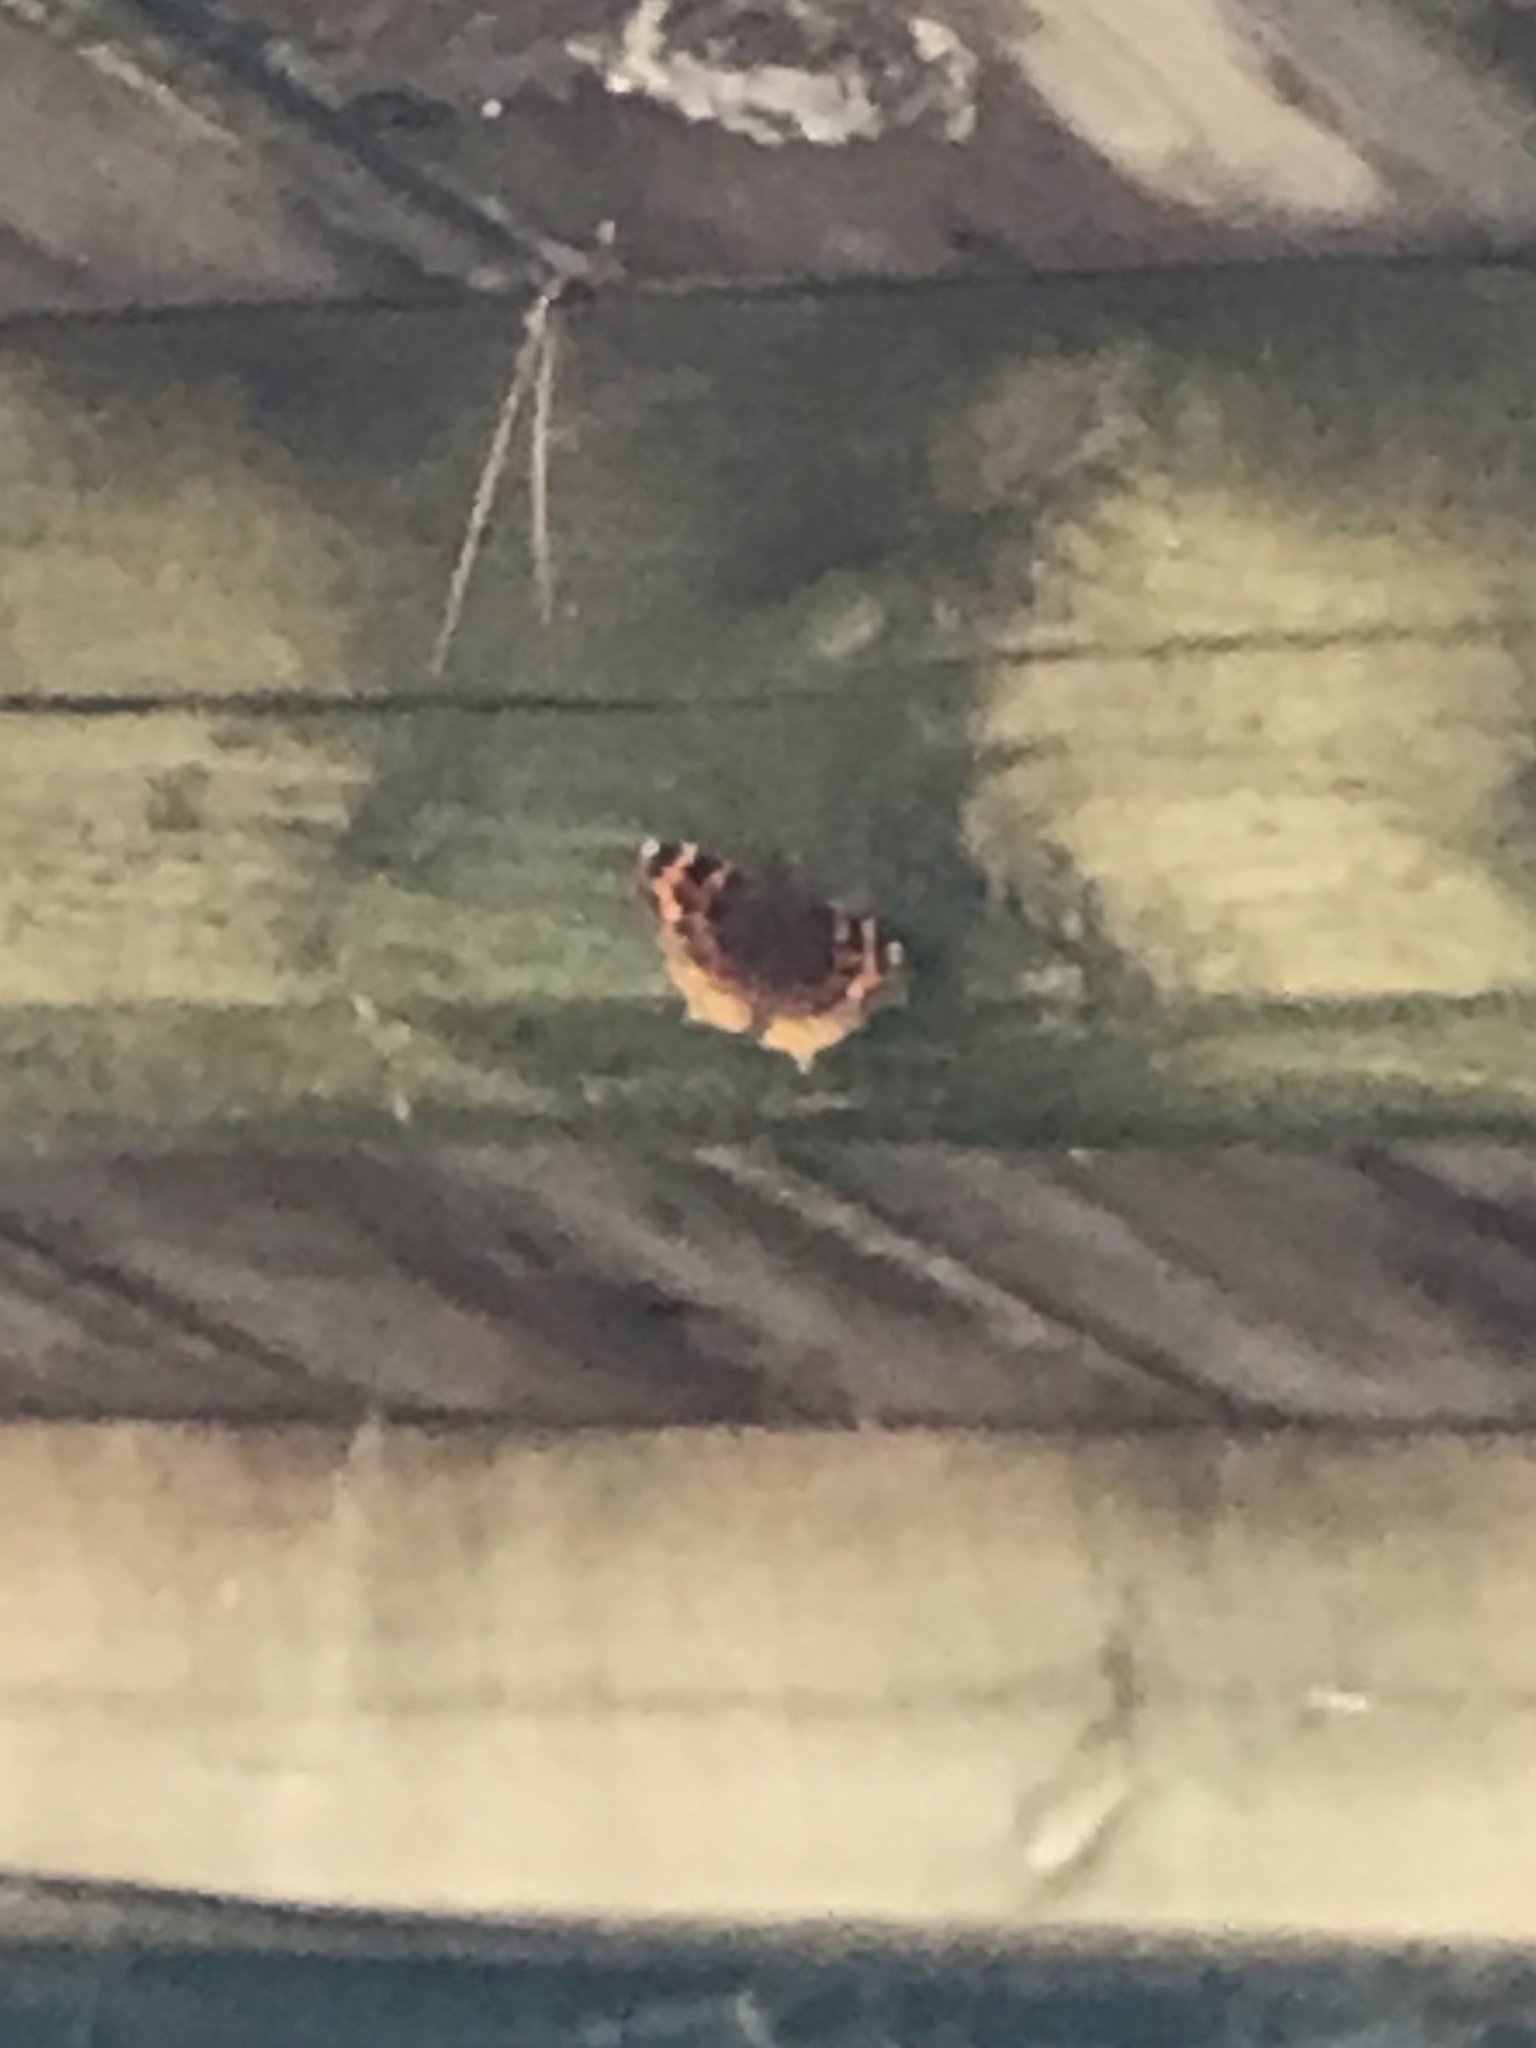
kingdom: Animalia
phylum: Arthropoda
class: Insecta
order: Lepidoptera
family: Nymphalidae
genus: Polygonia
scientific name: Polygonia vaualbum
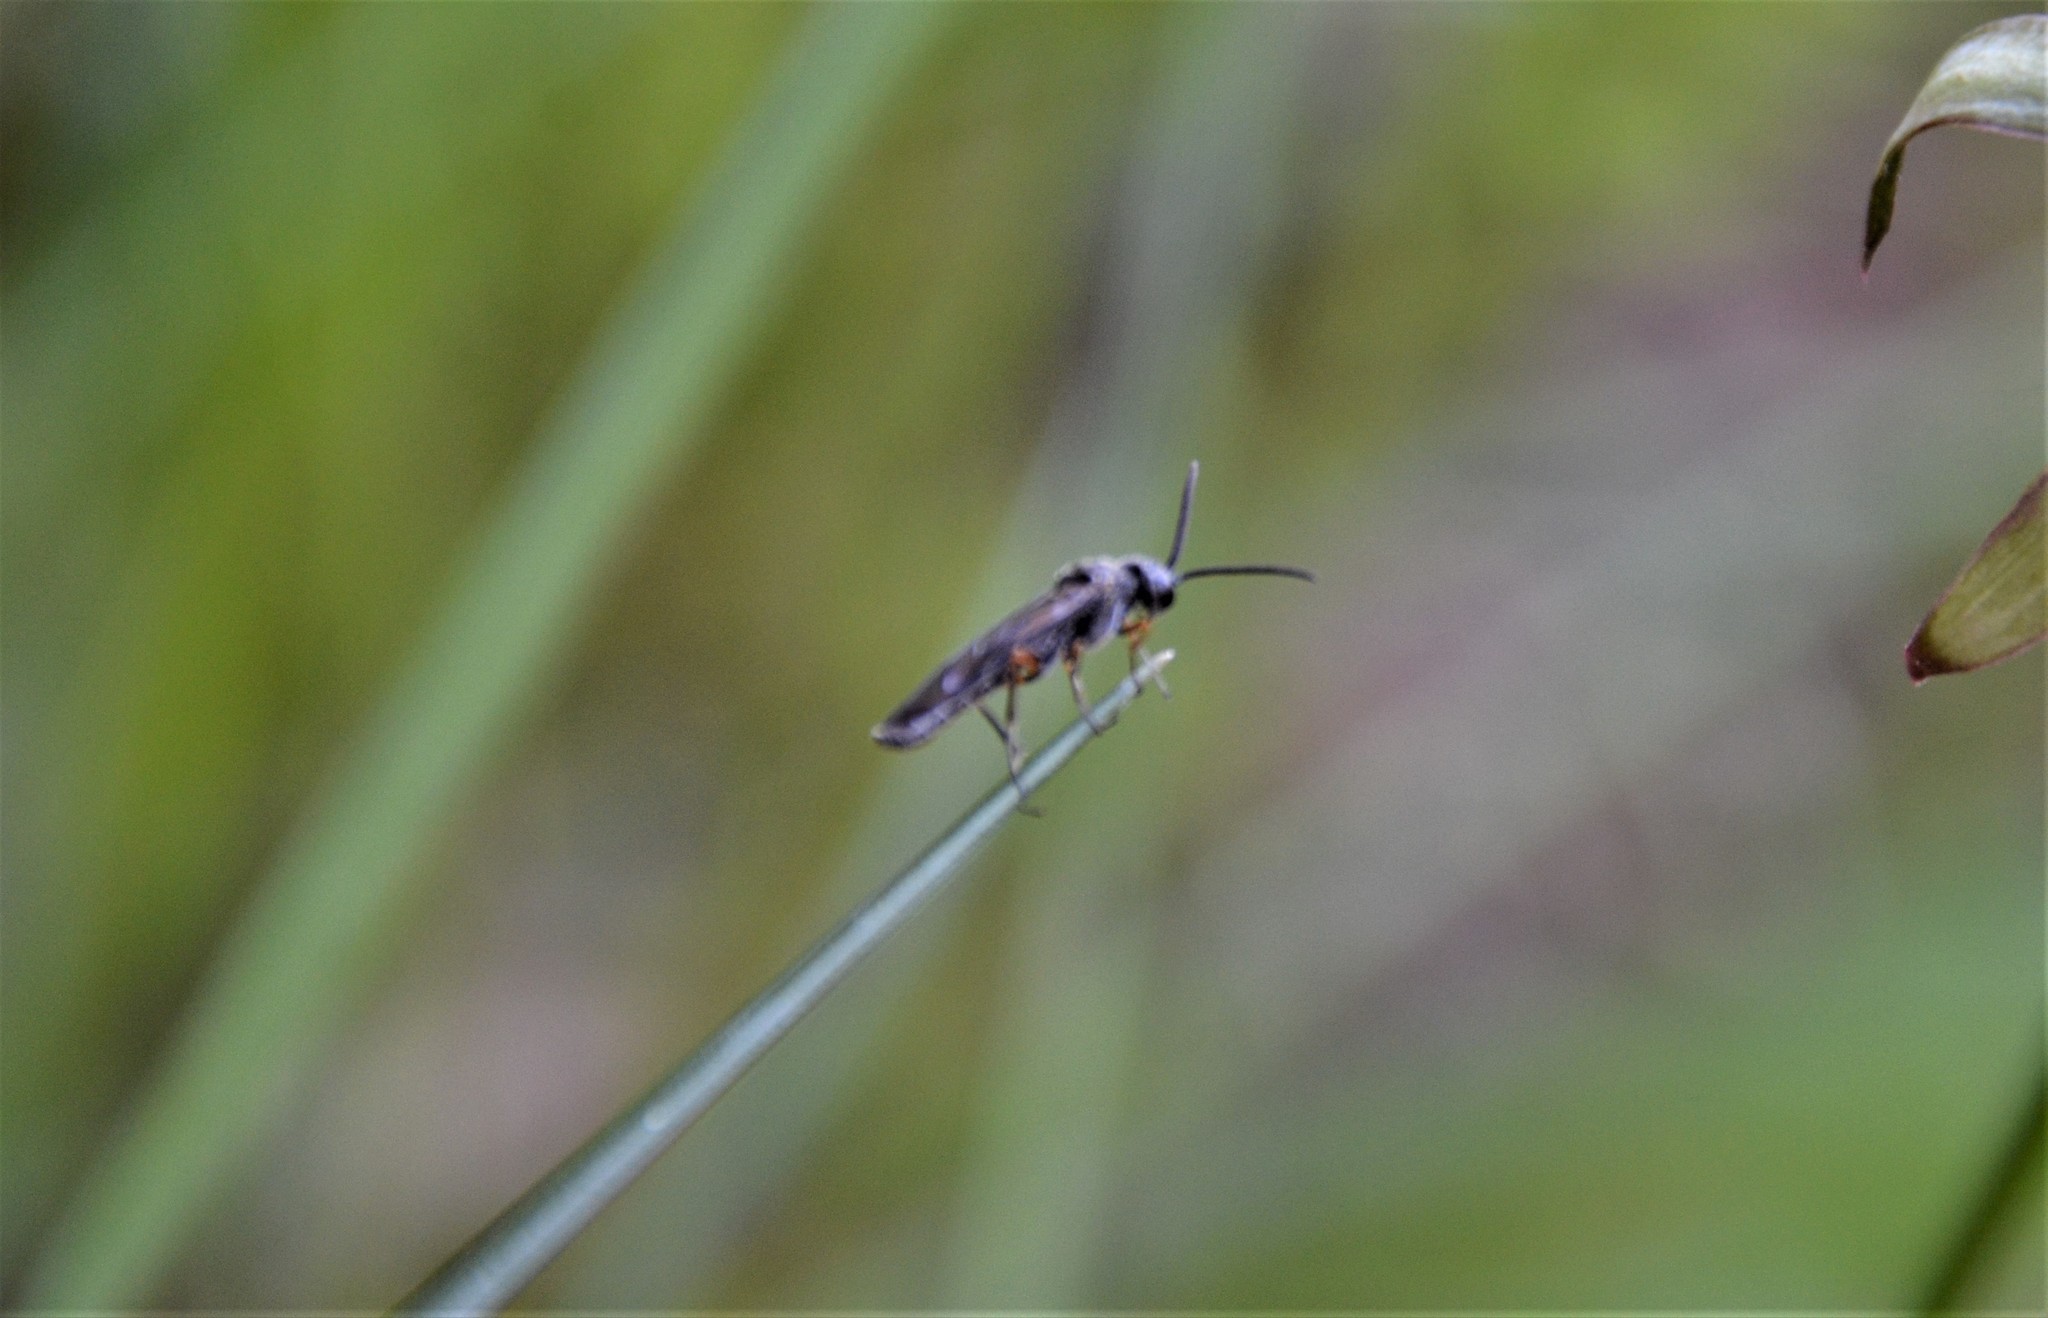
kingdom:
##############################
YOUR TASK —
Reproduce the lines above verbatim, omitting the pictures from your answer.

SOLUTION TO THIS TASK —
kingdom: Animalia
phylum: Arthropoda
class: Insecta
order: Lepidoptera
family: Nymphalidae
genus: Polygonia
scientific name: Polygonia vaualbum
kingdom:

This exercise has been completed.